> _Selected excerpt_
* * * * *
Rankin has represented Ireland at every age group from U-13 upwards, and by the age of 15 he was playing first team cricket for Bready, his local club. He played three youth One Day Internationals (ODI) for Ireland, finishing with two wickets at an average of 52.00. Performances for the Ireland A team prompted Rankin's inclusion in the World Cup Squad, although in the World Cricket League he made little impact in Ireland's unsuccessful campaign as he played only one match and was unavailable with a stomach bug for much of the time. Rankin took 4/56 against the UAE to help Ireland make the Intercontinental Cup Final of 2007, which Ireland later won although Rankin did not play because of county commitments.

Rankin had a successful World Cup in the Caribbean, and finished as Ireland's leading wicket taker of the tournament, with 12 wickets in his 9 matches at an average of 27 at a strike rate of 29.67. In Ireland's second game of the 2007 ICC World Cup, Rankin took 3/32 to bowl Pakistan out for 132 and win the match, causing a major upset. Ireland's victory against Pakistan ensured they progressed to the next round. A stress fracture of the fibula forced Rankin to miss ODIs against India and South Africa in 2007 which Ireland lost.

In August 2008, Rankin made his first appearance for Ireland since the 2007 World Cup. He played in the first two ODIs in the three match series against Kenya before returning to Warwickshire. In the first match Rankin took 2/26 as Ireland won by 33 runs, however he did not bowl in the second match which was rained off after Ireland had batted for eight overs. In October 2008, Rankin playing in the Intercontinental Cup against Namibia; finished with match figures of 7/72, with 5/39 in the second innings as Ireland secured an eight run win. In the match he recorded his maiden first-class five-wicket haul. In the tournament final against Namibia, Ireland won by nine wickets and Rankin finished with match figures of 6/107.
* * * * *
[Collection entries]

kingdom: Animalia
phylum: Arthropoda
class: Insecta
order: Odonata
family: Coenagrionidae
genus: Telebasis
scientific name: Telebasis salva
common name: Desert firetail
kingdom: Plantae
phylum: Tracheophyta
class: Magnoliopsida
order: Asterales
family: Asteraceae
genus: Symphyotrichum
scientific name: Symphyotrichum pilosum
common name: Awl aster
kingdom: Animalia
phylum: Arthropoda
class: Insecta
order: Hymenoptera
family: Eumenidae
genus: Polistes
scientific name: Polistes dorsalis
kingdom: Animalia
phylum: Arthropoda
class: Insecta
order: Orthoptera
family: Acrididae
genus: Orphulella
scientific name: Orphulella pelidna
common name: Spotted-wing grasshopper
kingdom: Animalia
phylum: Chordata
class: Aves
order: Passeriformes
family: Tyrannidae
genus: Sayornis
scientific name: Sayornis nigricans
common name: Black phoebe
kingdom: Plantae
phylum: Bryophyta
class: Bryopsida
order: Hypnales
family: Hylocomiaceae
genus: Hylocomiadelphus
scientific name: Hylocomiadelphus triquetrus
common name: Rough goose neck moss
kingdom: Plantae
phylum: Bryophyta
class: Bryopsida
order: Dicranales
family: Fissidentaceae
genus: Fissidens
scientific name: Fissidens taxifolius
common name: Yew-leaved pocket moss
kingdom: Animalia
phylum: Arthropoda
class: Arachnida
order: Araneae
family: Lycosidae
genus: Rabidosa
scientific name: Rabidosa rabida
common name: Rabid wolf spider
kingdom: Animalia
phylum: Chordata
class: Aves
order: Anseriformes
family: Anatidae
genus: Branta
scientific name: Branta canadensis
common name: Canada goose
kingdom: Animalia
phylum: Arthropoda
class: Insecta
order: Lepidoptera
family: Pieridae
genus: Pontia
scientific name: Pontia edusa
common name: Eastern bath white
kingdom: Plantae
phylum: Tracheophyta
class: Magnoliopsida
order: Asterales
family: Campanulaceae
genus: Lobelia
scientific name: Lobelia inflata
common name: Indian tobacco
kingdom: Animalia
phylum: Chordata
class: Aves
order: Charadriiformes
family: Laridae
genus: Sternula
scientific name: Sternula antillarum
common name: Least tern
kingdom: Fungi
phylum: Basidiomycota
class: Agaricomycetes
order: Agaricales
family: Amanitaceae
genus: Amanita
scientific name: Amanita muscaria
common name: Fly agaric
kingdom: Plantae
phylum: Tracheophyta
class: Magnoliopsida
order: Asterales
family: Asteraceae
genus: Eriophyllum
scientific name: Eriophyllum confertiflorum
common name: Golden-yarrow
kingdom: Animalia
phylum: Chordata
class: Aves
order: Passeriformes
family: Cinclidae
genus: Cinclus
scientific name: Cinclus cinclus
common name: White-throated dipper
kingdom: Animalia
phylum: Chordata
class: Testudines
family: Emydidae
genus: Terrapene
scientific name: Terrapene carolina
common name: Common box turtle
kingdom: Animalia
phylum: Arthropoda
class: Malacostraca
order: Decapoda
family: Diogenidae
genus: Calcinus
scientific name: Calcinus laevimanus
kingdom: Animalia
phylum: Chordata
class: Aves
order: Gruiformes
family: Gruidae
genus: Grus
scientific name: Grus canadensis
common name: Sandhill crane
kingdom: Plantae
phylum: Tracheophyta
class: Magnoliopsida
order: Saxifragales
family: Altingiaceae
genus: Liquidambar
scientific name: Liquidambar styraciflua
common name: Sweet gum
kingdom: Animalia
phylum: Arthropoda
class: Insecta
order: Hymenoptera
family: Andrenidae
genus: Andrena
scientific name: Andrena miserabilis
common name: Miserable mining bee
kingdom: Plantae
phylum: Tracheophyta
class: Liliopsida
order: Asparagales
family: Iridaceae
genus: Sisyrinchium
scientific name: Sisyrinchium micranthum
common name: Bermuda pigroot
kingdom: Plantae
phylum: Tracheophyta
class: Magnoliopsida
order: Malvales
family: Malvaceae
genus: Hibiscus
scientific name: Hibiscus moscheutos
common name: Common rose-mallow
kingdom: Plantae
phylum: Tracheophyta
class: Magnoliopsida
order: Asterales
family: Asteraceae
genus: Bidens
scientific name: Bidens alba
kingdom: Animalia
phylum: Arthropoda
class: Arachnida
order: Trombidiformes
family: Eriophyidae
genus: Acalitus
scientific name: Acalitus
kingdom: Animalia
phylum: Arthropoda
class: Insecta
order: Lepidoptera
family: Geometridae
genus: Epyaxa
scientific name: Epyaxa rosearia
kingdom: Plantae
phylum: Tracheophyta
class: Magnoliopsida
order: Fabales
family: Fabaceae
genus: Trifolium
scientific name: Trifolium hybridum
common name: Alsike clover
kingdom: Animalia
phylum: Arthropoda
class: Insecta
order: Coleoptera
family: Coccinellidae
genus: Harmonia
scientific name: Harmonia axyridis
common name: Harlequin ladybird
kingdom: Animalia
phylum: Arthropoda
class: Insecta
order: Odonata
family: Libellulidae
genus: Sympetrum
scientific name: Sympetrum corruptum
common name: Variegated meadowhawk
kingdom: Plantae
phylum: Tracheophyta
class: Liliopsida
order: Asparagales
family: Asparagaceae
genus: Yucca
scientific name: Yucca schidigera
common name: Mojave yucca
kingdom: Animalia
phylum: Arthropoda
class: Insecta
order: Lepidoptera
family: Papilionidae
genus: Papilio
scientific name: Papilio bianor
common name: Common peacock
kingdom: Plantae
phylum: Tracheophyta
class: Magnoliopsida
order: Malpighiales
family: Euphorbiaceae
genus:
* * * * *
> _Required work_
Answer these questions about the account of Rankin's cricket career above:
1. What were Rankin's bowling figures against the UAE?
2. How many wickets did he take at the 2007 World Cup, and in how many matches?
3. By how many runs did Ireland win the first ODI against Kenya in August 2008?

> _Written solution_
1. 4/56
2. 12 wickets in 9 matches
3. 33 runs